POR QUE CHIFRE É SINÔNIMO DE TRAIÇÃO CONJUGAL?
Quantas vezes já não se ouviu dizer que determinado marido é “chifrudo” e quantas tragédias já ocorreram em função do que esse adjetivo representa? Sabe-se que todo significado que uma palavra adquire em nossa língua, fora do seu sentido natural, está ligada a fatos, circunstâncias ou situações, posteriores ao sentido original da palavra - é o caso das "gírias", por exemplo. Denomina-se de chifre, no seu sentido original, os apêndices córneos que guarnecem a fronte de certos animais. Mas, especialmente na nossa cultura, a palavra também pode significar traição conjugal.
As explicações acerca do segundo significado da palavra chifre em língua portuguesa costuma cair no campo das especulações: estaria ligado à figura do demônio tal qual na visão do catolicismo medieval – um ser monstruoso, de aspecto humano, porém com chifres e cauda terminada em tridente –, por ser a traição conjugal uma atitude contra os mandamentos de deus; ou estaria ligado à própria espécie bovina, por analogia ao fato de a fêmea não se sentir presa a um único macho da espécie como prevê as regras sociais que regulam os comportamentos humanos. Nada disto, no entanto, é verdade: o emprego da palavra chifre para denominar traição conjugal tem origem legal.
O Código Filipino, ou Ordenações Filipinas, editado em 1603, a pedido do rei Felipe II, que vigorou no Brasil desde a sua criação até a Independência, rezava explicitamente que o marido que flagrasse a esposa em adultério, cujo adúltero não fosse nobre, o marido "ofendido" deveria matar o seu desafeto. Caso dispensasse essa prerrogativa de matar, deveria usar em público algo semelhante a um chapéu ornado com dois chifres para que todos o reconhecessem como um homem que não “honrou” a sua condição de homem. Quando o adúltero fosse nobre, o marido traído nada poderia fazer.

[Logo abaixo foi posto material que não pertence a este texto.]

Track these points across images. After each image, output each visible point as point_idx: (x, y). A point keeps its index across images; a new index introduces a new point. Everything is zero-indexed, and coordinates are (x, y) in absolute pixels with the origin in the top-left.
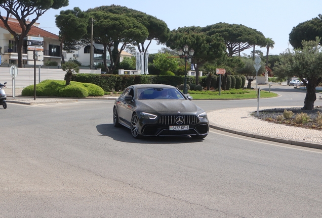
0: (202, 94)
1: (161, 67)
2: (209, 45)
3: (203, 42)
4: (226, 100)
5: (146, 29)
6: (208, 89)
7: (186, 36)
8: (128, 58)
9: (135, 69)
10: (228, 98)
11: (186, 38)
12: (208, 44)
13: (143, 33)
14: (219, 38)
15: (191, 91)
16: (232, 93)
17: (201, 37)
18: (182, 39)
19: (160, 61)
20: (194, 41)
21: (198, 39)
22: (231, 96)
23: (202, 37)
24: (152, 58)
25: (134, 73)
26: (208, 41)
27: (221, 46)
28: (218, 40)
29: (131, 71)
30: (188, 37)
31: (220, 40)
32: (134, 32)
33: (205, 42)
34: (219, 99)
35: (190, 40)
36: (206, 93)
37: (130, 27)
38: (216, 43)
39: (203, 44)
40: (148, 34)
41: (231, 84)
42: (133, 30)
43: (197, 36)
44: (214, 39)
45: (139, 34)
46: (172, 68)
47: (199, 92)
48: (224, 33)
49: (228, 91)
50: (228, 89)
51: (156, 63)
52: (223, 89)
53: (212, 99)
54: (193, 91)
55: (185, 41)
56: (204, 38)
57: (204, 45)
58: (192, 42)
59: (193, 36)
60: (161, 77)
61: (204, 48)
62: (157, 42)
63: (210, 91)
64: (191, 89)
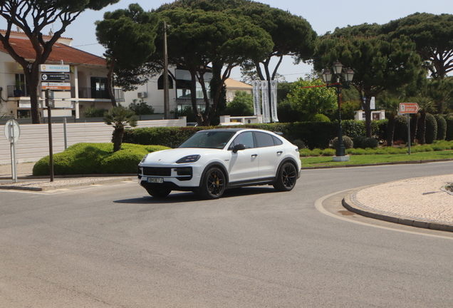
0: (377, 153)
1: (304, 108)
2: (388, 57)
3: (375, 54)
4: (421, 162)
5: (269, 35)
6: (389, 145)
7: (342, 44)
8: (244, 94)
9: (252, 115)
10: (425, 159)
11: (343, 48)
12: (385, 57)
13: (262, 43)
14: (406, 44)
15: (354, 150)
16: (435, 150)
17: (370, 45)
18: (334, 51)
19: (301, 95)
20: (358, 53)
21: (364, 48)
22: (433, 155)
23: (373, 44)
24: (284, 91)
25: (249, 122)
26: (385, 51)
27: (412, 60)
28: (404, 48)
29: (244, 118)
30: (346, 47)
31: (409, 47)
32: (245, 43)
33: (379, 53)
34: (407, 163)
35: (349, 52)
36: (384, 151)
37: (237, 34)
38: (400, 54)
39: (374, 58)
40: (272, 44)
41: (436, 131)
42: (243, 38)
43: (363, 43)
44: (397, 47)
45: (256, 46)
46: (324, 108)
47: (370, 150)
48: (424, 33)
49: (429, 146)
50: (429, 142)
51: (293, 101)
52: (419, 143)
53: (392, 164)
54: (360, 150)
55: (340, 54)
56: (378, 46)
57: (377, 60)
58: (353, 55)
59: (355, 44)
60: (299, 126)
61: (378, 65)
62: (293, 60)
63: (393, 149)
64: (355, 147)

O Código Filipino era apenas uma reformulação do Código Manuelino que vigorou em Portugal e no Brasil de 1513 a 1569, porém, praticamente manteve a mesma estrutura das Ordenações Manuelinas, sofrendo vários acréscimos – a questão do adultério foi mantida. Era, o Código Filipino, composto de cinco livros que continham os regimentos dos magistrados e oficiais de justiça, regulava as relações entre Estado e Igreja, continha processo civil e comercial, direito das pessoas, das coisas e direito penal.
A mentalidade instituída em lei pelo Código Filipino prevaleceu ao longo dos tempos, mesmo quase dois séculos depois de sua extinção. Até recentemente (estamos falando do final do século XX e início do século XXI) a mulher adúltera poderia até ser presa; o homem que, após casar-se, descobrisse que a mulher não era virgem poderia devolvê-la à família e anular o matrimônio.
Esse instituto jurídico se tornou sem efeito legal, mas a mentalidade que o permeava ainda não se extinguiu no todo. Muitos de nós, por mais “modernos” que nos julgamos ser, quando se trata da questão aqui discutida, temos comportamentos que não se afastam muito daquele do período medieval.